In learning QFT, I've found that the renormalization group is often introduced with the MS scheme. I noticed that if one uses the on-shell scheme instead and calculates the anomalous field dimension using
$\gamma_{\phi} = \mu \frac{\partial \ln Z_{\phi}}{\partial \mu}$
one finds that $\gamma_{\phi} = 0$. Is this correct or am I making a mistake? What is the physical interpretation?

I've found this to be the case for both $\phi^3$ and $\phi^4$ theory.
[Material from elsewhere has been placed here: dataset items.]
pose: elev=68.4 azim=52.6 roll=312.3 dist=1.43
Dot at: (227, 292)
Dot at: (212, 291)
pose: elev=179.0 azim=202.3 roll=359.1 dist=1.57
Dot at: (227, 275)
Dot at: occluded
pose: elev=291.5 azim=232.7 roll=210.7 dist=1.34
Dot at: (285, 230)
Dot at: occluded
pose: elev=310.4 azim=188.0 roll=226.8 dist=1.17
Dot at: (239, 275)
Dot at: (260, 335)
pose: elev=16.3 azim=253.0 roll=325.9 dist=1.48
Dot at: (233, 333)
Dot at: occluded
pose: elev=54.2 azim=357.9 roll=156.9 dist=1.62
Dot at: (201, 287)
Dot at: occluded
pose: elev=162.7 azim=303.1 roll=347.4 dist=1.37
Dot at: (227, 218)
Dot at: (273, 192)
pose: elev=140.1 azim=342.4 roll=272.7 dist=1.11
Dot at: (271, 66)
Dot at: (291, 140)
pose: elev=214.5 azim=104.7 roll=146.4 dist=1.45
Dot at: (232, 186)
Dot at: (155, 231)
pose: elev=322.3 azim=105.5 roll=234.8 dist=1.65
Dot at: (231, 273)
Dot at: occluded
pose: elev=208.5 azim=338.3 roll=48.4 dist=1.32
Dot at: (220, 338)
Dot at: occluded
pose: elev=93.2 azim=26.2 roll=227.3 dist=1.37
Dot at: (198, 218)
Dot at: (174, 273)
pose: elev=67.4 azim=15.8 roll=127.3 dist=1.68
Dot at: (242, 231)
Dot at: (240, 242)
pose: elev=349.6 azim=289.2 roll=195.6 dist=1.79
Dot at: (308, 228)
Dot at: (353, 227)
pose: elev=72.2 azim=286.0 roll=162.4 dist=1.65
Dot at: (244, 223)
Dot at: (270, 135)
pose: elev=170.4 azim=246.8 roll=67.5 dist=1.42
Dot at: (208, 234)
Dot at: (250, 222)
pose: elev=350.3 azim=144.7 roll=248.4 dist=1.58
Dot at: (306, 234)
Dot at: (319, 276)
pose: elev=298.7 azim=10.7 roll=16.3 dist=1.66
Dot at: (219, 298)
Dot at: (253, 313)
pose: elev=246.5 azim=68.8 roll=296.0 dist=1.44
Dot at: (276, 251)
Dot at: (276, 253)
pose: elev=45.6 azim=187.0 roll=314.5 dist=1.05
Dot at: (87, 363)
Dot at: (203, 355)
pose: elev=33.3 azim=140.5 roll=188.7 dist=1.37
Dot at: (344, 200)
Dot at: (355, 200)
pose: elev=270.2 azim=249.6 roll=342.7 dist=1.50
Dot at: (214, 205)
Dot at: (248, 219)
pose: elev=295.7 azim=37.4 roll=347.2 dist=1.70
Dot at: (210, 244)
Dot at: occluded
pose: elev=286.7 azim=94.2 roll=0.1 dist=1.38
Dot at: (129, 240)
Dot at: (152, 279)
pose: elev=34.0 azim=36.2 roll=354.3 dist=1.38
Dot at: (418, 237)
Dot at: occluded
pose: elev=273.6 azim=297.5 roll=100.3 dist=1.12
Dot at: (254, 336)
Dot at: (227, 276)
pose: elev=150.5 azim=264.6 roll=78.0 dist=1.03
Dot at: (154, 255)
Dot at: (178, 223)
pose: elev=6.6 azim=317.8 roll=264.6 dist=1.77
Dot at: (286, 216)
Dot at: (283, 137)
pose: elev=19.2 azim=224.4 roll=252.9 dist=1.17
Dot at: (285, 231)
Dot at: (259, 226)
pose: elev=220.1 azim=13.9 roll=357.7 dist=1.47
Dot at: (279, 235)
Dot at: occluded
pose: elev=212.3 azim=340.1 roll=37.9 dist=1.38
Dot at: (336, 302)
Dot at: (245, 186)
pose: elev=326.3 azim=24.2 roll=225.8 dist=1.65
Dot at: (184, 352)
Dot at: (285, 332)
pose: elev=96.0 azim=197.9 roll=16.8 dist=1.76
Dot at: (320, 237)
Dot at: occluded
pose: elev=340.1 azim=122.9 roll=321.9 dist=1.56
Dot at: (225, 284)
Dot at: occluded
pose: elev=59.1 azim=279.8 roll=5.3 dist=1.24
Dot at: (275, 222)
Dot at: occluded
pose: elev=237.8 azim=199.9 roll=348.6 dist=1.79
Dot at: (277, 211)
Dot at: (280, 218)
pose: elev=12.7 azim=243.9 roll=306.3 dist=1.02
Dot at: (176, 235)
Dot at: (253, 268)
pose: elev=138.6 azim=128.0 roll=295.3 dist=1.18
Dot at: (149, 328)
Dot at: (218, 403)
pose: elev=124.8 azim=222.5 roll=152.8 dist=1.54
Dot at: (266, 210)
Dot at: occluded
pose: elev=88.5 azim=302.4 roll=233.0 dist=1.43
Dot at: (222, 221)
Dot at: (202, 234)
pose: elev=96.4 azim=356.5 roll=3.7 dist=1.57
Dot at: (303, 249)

I haven't learned QED or anything about QFTs in particle physics so I'm not sure how it plays out there.

I wasn't sure if this is the place to post, or the homework or high-energy section; if this is not the right place, apologies and please feel free to move this thread.

 

[king vitamin]

In massless $\phi^4$ theory in 4 dimensions,

$$\gamma_{\phi} = O(g^2)$$

That is, there's no correction until 2-loop, so if you just do the one-loop calculation, you should get zero.

In massless $\phi^3$ theory in 6 dimensions (where the interaction is renormalizable), Srednicki does the calculation in his book and he does find a one-loop correction. (Note that the one-loop contribution is proportional to the square of the coupling still, unlike the phi4 case).